**** SUPPLIED TEXT ****

Article of Honda R&D Technical Review Vol.25 No.2

Summary

A new chassis testing system equipped with flat belt roadways for both left and right vehicle wheels has been developed and put into operation. This system is designed to be capable of comprehensive performance evaluation of vehicle suspension and tires.
Testing of suspension characteristics using actual vehicles requires many work-hours of testing on the proving ground in order to assure measurement accuracy and to reduce deviation from environmental factors. The use of the present system, however, enables enhanced development efficiency by replacing proving grounds test evaluations with testing of the system in a fixed environment and by shortening measurement time.
This test system can be transformed into three measurement modes: the first mode can measure suspension characteristics of the front or rear wheels of a vehicle; the second mode can measure suspension assembly characteristics by testing just a suspension system with tires; and the third mode can measure the characteristics of tires alone.

**** EXCERPTED RECORDS ****

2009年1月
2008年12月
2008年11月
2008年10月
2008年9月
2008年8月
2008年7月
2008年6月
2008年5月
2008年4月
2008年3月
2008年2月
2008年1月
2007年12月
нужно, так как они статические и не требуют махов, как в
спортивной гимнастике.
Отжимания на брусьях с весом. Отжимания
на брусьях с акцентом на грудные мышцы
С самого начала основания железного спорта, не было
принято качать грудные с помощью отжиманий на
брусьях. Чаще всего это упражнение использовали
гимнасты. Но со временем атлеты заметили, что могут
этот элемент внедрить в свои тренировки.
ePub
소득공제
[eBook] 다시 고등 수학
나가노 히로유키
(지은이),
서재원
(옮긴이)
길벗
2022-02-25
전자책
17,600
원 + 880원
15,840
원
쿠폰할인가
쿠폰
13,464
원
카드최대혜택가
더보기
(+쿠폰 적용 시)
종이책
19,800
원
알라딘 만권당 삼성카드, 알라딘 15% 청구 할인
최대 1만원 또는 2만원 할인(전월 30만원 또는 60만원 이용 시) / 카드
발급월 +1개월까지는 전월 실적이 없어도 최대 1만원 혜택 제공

****
**** EXCERPTED RECORDS ****

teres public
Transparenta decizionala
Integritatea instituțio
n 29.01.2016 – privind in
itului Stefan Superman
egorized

****
**** EXCERPTED RECORDS ****

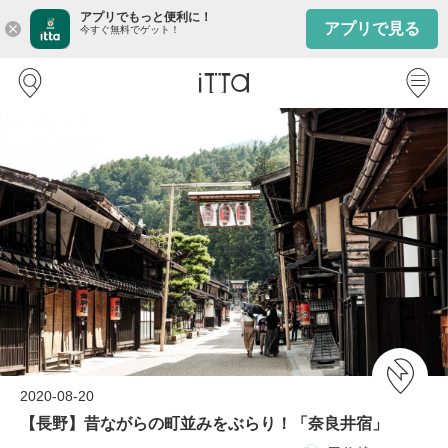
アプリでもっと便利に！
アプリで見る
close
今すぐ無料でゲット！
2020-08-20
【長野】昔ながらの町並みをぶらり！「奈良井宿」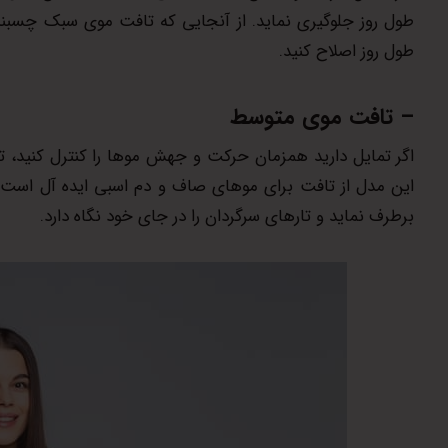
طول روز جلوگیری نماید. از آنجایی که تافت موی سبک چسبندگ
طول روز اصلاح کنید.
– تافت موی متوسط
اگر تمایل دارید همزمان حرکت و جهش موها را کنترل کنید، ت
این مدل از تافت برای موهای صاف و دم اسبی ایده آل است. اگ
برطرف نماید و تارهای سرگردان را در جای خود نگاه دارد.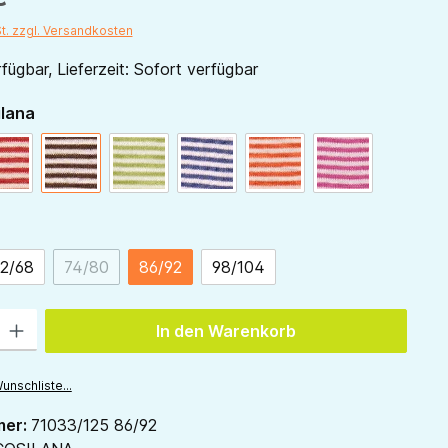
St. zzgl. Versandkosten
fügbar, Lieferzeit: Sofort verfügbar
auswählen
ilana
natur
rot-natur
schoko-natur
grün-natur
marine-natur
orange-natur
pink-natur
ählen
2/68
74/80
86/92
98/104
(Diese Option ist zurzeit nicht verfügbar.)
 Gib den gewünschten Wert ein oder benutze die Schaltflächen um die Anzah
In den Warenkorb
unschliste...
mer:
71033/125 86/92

****

WORK TO COMPLETE:
1. Decide whether each statement agrees with the summary above: (a) the system has flat belt roadways for both left and right vehicle wheels; (b) the system can be transformed into four measurement modes; (c) the third mode measures the characteristics of tires alone. Answer yes or no for each and quote the words that decide it.
2. Please copy the passage of the summary from "This test system" to "of tires alone." word for word.

SOLUTIONS:
1.
(a) Yes: "equipped with flat belt roadways for both left and right vehicle wheels"
(b) No: "This test system can be transformed into three measurement modes"
(c) Yes: "the third mode can measure the characteristics of tires alone"

2.
This test system can be transformed into three measurement modes: the first mode can measure suspension characteristics of the front or rear wheels of a vehicle; the second mode can measure suspension assembly characteristics by testing just a suspension system with tires; and the third mode can measure the characteristics of tires alone.